A subtle but important point

For tracking disease progression, repeatability may matter even more than absolute accuracy.

If an AI systematically undershoots a measurement by a small amount — but does so consistently every single time — it can still reliably flag real changes over time.

That's the key takeaway for longitudinal monitoring: detecting change is what matters, and AI did that well.

The authors suggest AI-based echo analysis could support long-term monitoring of ATTR-CM, especially in centers that lack a dedicated expert reader for every patient.

It won't replace experienced cardiologists anytime soon. But it could ease workload, standardize measurements across visits, and offer a reliable second opinion — particularly valuable when an echo is read by someone less experienced.

More broadly, this study fits the trend of AI tools earning their place as assistants rather than replacements in medical imaging.

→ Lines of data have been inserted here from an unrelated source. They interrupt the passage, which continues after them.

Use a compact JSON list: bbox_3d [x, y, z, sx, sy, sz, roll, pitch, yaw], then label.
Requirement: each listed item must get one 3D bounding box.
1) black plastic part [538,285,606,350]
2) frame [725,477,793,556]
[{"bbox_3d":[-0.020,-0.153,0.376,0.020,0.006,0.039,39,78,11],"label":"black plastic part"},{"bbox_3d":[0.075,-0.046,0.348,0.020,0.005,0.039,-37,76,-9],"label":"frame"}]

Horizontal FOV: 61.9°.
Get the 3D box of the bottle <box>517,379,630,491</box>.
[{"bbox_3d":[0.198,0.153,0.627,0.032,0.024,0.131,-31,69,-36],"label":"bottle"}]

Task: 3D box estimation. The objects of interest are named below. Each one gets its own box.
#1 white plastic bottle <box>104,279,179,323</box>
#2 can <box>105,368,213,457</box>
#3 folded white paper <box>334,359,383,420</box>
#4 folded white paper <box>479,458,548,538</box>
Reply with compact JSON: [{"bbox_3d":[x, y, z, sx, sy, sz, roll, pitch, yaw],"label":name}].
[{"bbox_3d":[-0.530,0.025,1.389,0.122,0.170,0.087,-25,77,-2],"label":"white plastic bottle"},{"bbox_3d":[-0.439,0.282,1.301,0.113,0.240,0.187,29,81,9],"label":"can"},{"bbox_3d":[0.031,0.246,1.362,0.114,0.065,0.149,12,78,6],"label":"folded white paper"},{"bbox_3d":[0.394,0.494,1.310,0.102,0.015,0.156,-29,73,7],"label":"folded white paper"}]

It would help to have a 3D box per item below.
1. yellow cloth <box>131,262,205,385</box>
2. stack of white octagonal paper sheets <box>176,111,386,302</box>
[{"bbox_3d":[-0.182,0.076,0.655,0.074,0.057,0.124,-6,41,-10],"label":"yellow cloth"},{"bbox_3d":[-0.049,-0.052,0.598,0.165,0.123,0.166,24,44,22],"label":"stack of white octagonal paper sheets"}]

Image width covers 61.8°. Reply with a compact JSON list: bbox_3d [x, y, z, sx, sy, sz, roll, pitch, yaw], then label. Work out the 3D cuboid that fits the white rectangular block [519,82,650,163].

If you have ATTR cardiomyopathy and your echoes are being reviewed by a dedicated cardiac team, you're likely in good hands already.

At centers where AI-assisted readings are available, those tools may add consistency from one annual echo to the next — helping your care team detect subtle progression sooner.

You don't need to ask for AI analysis specifically. But knowing it exists may help explain why your reports are sometimes accompanied by automated measurements alongside the cardiologist's.

Honest limitations

This was a single-center retrospective study of 62 patients with one AI system.

Results might not apply to other AI algorithms or other hospital settings. The "reference" in any agreement study is itself imperfect — so saying AI agrees "moderately" with an expert doesn't necessarily mean AI is wrong. Sample sizes for some sub-analyses were small.

And echocardiography is just one way to monitor ATTR-CM; imaging like cardiac MRI and blood biomarkers also play roles.

Expect AI-assisted echocardiography to expand rapidly over the next few years.

Larger multi-center studies will help pin down exactly how much variation AI tools add — and reduce — compared to human readers. Direct comparisons across AI platforms will also matter.

For ATTR-CM specifically, this is good news: as treatments evolve, reliable tracking is critical, and AI may help make that tracking more consistent across clinics of different sizes and expertise levels.